Wikis are a very flexible tool, whose usage can vary from a personal publishing tool, to a simple Content Management System, to a collaborative authoring environment. Additionally, while wiki software doesn't usually support the enforcement of a strict workflow, policy can be stipulated and adhered to by convention (like in Mark's class, where the original poems were meant to be left intact).
Consider a few different applications of reference wikis in the classroom:
While the end results of many of these collaborations might certainly all look similar to each other , perhaps the differences in the process by which this content is developed is crucial in capturing part of what is happening with wikis in the classroom.
This analysis probably also has implications relating to the archiving and the use of a wiki environment in a classroom over time. If the act of creating the wiki is central to what the students are supposed to learn from the exercise, then should they start with a fresh wiki every semester? How is the experience different when they are contributing to an existing system (or even have access to prior versions of the project)?
For more on this, see Mark's comment's on CCNMTL's musings blog.
Sometime soon I plan on elaborating on ways in which software, as a form of creative expression, inevitably expresses the values of the creators in the form of features. But right now I want to focus on the taxonomy of educational wiki implementations that Mark has identified since he began working with them.

Data under study ::
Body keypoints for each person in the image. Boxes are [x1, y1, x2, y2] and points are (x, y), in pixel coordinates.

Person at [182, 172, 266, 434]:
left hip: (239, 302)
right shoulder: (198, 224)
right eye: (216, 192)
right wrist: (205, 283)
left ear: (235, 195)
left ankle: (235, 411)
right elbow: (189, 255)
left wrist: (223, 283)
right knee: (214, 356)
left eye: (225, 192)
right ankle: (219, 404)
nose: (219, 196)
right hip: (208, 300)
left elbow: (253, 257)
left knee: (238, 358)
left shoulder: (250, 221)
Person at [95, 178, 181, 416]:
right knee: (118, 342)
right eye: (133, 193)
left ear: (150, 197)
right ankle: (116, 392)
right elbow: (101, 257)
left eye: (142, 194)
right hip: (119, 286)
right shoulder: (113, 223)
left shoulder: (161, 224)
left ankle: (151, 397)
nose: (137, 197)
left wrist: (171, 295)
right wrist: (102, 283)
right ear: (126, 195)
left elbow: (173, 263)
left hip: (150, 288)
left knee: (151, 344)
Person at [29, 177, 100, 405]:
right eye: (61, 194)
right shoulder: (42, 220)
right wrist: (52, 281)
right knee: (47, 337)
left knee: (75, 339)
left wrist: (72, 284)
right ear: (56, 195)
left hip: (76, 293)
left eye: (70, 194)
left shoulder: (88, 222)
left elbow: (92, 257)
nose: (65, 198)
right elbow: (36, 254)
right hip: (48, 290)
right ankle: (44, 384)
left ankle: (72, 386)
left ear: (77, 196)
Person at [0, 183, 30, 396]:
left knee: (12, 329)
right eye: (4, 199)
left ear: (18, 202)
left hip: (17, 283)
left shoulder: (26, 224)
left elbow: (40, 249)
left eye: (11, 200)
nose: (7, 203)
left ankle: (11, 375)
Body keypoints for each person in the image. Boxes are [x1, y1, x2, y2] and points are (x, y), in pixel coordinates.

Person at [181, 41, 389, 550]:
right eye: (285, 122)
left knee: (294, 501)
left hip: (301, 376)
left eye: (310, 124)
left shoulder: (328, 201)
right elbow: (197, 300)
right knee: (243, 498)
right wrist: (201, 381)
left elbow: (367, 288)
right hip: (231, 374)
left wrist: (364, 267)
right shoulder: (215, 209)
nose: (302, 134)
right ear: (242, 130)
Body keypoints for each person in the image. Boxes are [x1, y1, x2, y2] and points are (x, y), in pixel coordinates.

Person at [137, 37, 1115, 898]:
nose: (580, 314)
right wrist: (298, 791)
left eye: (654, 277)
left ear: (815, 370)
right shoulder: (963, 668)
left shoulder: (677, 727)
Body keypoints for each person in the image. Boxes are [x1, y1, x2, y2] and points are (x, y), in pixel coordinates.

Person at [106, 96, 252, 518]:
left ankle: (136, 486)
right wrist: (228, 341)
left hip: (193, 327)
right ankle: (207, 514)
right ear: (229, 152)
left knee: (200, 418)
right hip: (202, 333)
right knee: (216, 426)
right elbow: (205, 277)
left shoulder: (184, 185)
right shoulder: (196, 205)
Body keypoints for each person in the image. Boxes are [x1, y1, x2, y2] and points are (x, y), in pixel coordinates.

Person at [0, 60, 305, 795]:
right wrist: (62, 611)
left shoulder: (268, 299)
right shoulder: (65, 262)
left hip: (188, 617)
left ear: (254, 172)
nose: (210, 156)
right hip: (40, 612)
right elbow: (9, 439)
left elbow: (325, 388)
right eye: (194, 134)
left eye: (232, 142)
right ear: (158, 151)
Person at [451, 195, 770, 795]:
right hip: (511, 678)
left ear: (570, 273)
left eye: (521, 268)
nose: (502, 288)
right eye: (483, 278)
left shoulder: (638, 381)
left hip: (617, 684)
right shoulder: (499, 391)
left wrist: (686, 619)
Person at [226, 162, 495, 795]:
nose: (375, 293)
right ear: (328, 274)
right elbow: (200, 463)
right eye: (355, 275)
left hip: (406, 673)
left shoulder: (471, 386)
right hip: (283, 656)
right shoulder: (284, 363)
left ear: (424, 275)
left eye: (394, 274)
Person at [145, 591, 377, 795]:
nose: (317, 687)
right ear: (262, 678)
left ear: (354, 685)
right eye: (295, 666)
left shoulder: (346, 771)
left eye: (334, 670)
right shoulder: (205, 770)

Assigned task 1 :: List every use of wikis that the passage on classroom wikis names as part of their range of usage.
Assigned task 2 :: Based on the passage on classroom wikis, state whether each of these statements agrees with it: (a) Wiki software usually supports the enforcement of a strict workflow. (b) In Mark's class, the original poems were meant to be left intact. (c) The writer has already elaborated on how software expresses the values of its creators.

Exercise response 1 ::
- a personal publishing tool
- a simple Content Management System
- a collaborative authoring environment

Exercise response 2 ::
(a) No: "wiki software doesn't usually support the enforcement of a strict workflow"
(b) Yes: "like in Mark's class, where the original poems were meant to be left intact"
(c) No: "Sometime soon I plan on elaborating on ways in which software, as a form of creative expression, inevitably expresses the values of the creators in the form of features"